Hordeum vulgare

ATAC-seq analysis in barley crown tissues revealed that prolonged high-temperature exposure increased chromatin accessibility. Hypersensitive chromatin regions within genes exhibited higher repeatability than intergenic regions. Genes with open chromatin regions (OCRs) in regulatory elements included stress-responsive factors (calcium-dependent protein kinase, MAPK3, RLK, TIFY, bZIP, NPR1). Crucially, heat-induced loss of chromatin accessibility correlated with downregulation of gibberellin signaling-related genes. Chromatin accessibility changes showed stronger association with temperature response than genotype variation.

Hordeum vulgare

A single-point mutation (L130F) in the centromere-targeting domain of CENH3 reduces centromere loading in barley, sugar beet, and Arabidopsis thaliana. Haploids form when cenh3 L130F-complemented null mutants cross with wild-type plants due to uniparental chromosome elimination. This elimination requires competition between mutant and wild-type CENH3, as centromeres harboring exclusively mutant or wild-type CENH3 do not trigger elimination. The evolutionarily conserved mutation site enables broad haploid technology applications in crops.

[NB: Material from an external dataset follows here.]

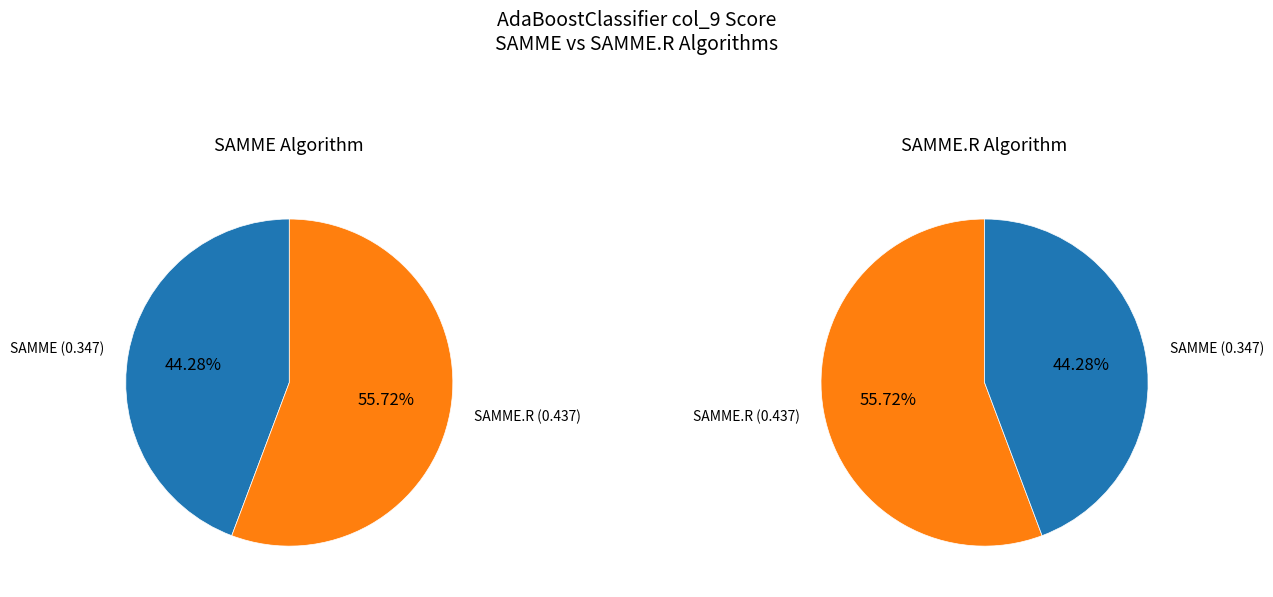

Rank the series by their average value, from lowest to highest.

SAMME, SAMME.R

Hordeum vulgare var. nudum

Genome-wide miRNA profiling in Tibetan hulless barley identified 156 miRNAs (35 known, 121 novel), with six novel miRNAs experimentally validated. Conserved miRNAs (e.g., miR156, miR166) regulate phytohormone signaling, metabolism, and development. Target prediction identified 1280 genes for 101 miRNAs; RLM-5' RACE validated PLN03212, MATE eukaryotic, and GRAS as targets of hvu-miR159a, hvu-miR166a, and hvu-miR171-3p, respectively. KEGG analysis showed targets predominantly associate with metabolic pathways. miRNA-target pairs regulate multigene expression through concordant miRNA expression and feedback loops, controlling embryonic development during germination and seedling growth.

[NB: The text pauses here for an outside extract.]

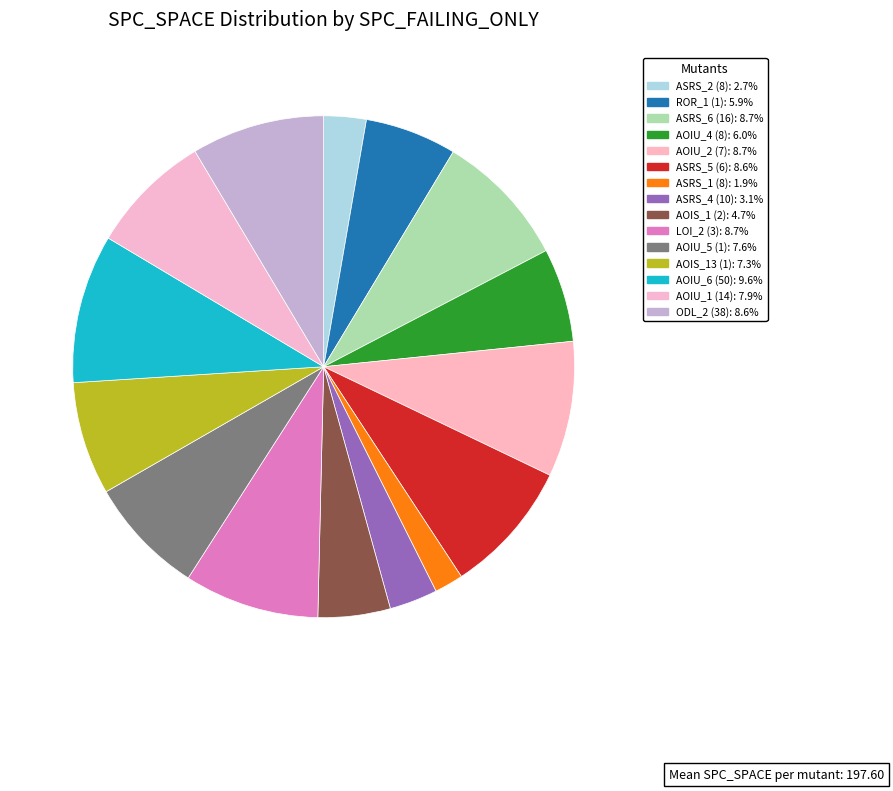

How many slices are in this pie chart?

15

Hordeum vulgare var. nudum

RNA-seq analysis identified 8,916 differentially expressed genes (DEGs) between resistant (Kunlun 14) and susceptible (Z1141) Tibetan hulless barley infected with Pyrenophora graminea. Key DEGs were enriched in a plant–pathogen interaction pathway. Integrated small RNA and degradome sequencing validated four miRNA-target pairs regulating leaf stripe resistance: *Hvu-miR168-5p*/HvAGO1, *Hvu-novel-52*/HvGRF6, *Hvu-miR6195*/CLP, and *Hvu-miR159b*/GAMYB. Overexpression of HvAGO1 in Arabidopsis conferred resistance against Botrytis cinerea. Transcriptome and miRNA profiling of HvAGO1-overexpressing lines enabled construction of a protein-protein interaction network for barley leaf stripe resistance, providing targets for breeding disease-resistant varieties.

Hordeum brevisubulatum

We analyzed genetic diversity and population genetic structure of four artificial populations of wild barley (Hordeum brevisubulatum); 96 plants collected from the Songnen Prairie in northeastern China were analyzed using amplified fragment length polymorphism (AFLP), specific-sequence amplified polymorphism (SSAP) and methylation-sensitive amplified polymorphism (MSAP) markers.

Avena sativa

Metabolic gene clusters in the model plant species Arabidopsis thaliana are delineated by blocks of two different types of chromatin marks, histone H3 lysine 27 trimethylation (associated with cluster repression) and histone variant H2A.Z (associated with cluster activation) and that these features can be exploited in genome-wide mining approaches for cluster discovery. We further show that cluster-specific chromatin modifications mark metabolic gene clusters not only in A. thaliana but also in oat and maize.

Avena sativa

We report the first comprehensive study of the SPL/miR156 regulatory hub in oat in which 28 SPLs (AsSPLs) and 21 novel precursors of miR156 (AsmiR156) were identified.

Secale cereale

This study compared the level of methylation of cytosines on a global (ELISA) and genomic scale (MSAP) between the species of the genus Secale. We analyzed whether the interspecific variation of cytosine methylation was associated with the size of the genome (C-value) and the content of telomeric heterochromatin.